Decision-making power

Imagine your left and right brain as if they were gas tanks. When you wake up, there’s only so much in the tank. The more decisions you have to make, the more those tanks go down. On one side it’s the creative decision-making. On the other side it’s the analytical decision-making. Funny thing is, once you wear down one side the other side is shot too. That’s why BIG TIME decision-makers try to automate and habituate their day-to-day schedules relentlessly. I know of one former senior VP in the company I work with who ate at Earls every single day for lunch. EVERY SINGLE DAY! This eliminated, “What should I have for lunch?” Thus, enabling him to effectively use his decision-making power elsewhere.

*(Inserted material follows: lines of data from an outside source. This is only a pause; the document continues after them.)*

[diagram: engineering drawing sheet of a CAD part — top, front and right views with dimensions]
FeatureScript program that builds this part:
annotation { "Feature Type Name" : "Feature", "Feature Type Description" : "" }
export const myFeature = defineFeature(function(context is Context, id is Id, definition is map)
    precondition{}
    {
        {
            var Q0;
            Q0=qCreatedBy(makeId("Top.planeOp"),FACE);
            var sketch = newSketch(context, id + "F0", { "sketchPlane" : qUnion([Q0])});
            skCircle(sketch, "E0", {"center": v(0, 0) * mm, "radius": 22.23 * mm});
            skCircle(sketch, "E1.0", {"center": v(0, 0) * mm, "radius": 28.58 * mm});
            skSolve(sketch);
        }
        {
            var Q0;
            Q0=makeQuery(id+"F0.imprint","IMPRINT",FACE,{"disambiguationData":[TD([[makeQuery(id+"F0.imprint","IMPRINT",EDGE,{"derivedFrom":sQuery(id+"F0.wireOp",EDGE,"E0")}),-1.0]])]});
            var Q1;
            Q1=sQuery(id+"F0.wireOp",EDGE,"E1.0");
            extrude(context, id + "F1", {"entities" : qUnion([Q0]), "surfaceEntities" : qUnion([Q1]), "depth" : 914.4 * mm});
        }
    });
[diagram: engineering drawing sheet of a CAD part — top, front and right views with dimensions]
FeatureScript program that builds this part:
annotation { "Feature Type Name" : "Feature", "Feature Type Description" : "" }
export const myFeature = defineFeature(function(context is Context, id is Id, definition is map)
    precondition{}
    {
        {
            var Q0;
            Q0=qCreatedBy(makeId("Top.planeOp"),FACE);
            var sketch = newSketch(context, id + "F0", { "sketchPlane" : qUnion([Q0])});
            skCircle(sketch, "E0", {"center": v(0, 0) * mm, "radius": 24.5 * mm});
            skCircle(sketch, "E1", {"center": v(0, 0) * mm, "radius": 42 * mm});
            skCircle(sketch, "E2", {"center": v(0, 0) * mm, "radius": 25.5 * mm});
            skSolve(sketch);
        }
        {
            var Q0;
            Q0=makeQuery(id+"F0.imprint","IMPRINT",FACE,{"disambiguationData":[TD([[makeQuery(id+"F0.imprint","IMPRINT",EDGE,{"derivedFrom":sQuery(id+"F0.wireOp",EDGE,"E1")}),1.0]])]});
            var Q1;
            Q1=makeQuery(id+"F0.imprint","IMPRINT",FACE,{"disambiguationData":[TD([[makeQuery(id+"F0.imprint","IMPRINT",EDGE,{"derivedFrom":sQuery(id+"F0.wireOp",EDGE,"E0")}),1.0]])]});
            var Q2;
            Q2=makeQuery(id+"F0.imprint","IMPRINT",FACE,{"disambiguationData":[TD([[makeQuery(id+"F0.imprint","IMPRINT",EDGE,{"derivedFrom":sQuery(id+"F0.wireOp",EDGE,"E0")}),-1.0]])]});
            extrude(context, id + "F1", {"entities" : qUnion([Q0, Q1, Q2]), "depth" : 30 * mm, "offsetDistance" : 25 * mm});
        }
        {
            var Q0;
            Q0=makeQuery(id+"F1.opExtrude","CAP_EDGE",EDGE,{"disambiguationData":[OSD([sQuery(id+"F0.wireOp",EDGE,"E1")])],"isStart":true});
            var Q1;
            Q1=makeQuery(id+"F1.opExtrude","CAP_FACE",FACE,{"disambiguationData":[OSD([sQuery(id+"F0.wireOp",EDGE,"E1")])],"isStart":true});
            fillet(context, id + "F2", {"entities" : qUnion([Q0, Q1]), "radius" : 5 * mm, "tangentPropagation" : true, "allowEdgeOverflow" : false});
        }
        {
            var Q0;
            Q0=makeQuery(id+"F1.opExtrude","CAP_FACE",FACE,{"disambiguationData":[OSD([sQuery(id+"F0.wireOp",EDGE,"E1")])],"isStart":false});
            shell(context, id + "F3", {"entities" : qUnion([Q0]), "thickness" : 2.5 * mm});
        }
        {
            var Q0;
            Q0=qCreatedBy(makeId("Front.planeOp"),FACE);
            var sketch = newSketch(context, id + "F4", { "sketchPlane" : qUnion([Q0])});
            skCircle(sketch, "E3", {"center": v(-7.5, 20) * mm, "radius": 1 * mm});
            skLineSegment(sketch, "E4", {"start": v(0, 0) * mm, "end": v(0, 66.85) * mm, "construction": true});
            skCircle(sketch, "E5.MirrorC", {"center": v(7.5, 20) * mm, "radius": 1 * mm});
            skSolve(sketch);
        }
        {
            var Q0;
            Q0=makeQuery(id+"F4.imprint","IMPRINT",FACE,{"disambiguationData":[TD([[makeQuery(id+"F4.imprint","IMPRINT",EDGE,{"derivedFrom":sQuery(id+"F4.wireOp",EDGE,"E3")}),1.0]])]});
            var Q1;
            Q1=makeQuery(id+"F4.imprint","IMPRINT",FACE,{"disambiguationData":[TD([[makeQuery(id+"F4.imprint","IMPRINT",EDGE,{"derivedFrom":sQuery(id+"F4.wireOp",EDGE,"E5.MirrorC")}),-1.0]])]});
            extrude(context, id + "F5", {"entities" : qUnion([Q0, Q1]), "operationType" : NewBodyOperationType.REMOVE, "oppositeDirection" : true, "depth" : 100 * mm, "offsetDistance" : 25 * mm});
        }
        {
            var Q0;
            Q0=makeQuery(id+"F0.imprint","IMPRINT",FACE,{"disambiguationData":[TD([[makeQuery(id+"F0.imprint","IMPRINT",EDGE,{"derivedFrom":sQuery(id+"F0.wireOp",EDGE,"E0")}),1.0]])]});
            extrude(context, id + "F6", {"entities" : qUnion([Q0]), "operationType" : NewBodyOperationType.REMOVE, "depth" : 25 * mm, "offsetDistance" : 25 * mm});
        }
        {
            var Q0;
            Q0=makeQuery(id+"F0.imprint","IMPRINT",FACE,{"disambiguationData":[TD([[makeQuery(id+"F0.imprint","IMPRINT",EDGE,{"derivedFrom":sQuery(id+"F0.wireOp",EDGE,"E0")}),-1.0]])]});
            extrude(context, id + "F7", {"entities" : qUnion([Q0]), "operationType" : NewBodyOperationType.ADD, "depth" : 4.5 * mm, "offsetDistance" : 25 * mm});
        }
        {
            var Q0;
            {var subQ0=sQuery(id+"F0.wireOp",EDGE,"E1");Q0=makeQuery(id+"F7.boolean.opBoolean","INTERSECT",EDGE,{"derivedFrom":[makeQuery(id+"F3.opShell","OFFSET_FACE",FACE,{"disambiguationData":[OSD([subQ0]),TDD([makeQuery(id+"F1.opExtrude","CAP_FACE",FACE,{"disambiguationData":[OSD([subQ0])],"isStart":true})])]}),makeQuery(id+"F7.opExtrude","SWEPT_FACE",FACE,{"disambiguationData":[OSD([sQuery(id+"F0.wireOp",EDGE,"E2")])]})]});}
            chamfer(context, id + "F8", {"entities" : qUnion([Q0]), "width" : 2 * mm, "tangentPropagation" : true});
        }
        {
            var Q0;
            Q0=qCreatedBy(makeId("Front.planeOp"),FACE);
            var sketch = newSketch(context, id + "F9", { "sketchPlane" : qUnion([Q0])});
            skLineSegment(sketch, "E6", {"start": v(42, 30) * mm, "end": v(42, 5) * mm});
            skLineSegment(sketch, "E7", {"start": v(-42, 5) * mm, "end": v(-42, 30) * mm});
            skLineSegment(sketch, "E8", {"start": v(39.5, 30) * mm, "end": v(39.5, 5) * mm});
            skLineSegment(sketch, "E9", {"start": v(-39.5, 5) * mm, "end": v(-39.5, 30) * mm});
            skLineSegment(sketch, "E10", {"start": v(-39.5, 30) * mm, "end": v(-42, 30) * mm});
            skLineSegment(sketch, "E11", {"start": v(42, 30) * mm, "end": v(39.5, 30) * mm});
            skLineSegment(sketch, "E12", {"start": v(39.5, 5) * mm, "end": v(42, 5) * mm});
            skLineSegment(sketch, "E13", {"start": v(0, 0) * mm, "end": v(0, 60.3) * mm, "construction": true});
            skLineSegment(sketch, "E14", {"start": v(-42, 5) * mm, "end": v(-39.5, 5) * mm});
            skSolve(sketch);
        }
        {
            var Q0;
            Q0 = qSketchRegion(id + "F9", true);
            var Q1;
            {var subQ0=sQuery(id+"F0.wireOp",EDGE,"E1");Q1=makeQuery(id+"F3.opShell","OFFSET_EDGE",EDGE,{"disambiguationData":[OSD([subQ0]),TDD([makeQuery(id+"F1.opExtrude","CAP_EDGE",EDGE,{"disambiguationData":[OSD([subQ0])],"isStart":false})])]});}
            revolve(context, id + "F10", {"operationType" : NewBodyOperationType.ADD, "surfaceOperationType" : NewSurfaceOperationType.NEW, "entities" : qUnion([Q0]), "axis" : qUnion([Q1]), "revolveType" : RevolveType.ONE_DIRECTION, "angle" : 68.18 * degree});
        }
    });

Me – I like to map out my day in advance. Every night at 9pm I have a notification pop up on my phone reminding me to figure out the next day. I’ll plan what I’m wearing (I have a limited wardrobe), my hourly schedule (Hello, Outlook and Google Calendar) and what I’m going to have for lunch (amongst other things). This helps me stay fresh while enhancing my decision-making power for the day-to-come.

What are you doing to enhance your decision-making power?

You could say eating the same thing or wearing the same thing every day is boring and there’s no way you could do that. I’m not saying you should do exactly what Obama, Saban & Luhrmann are doing. I’m asking you to find events in your day-to-day life that you can make routine. Thus, enabling you to use more of the fuel in your decision-making tank for IMPORTANT things. Not meaningless things like, “What socks should I wear?”

In the coming weeks I’ll outline more tactics you can use to make yourself a better decision-maker. It will change your life and make you $$$$$$$. I’d also like to give a shout out to Chip & Dan Heath who, with their guidance, have made me a better and stronger decision-maker. I suggest you pick up all their books. DO IT!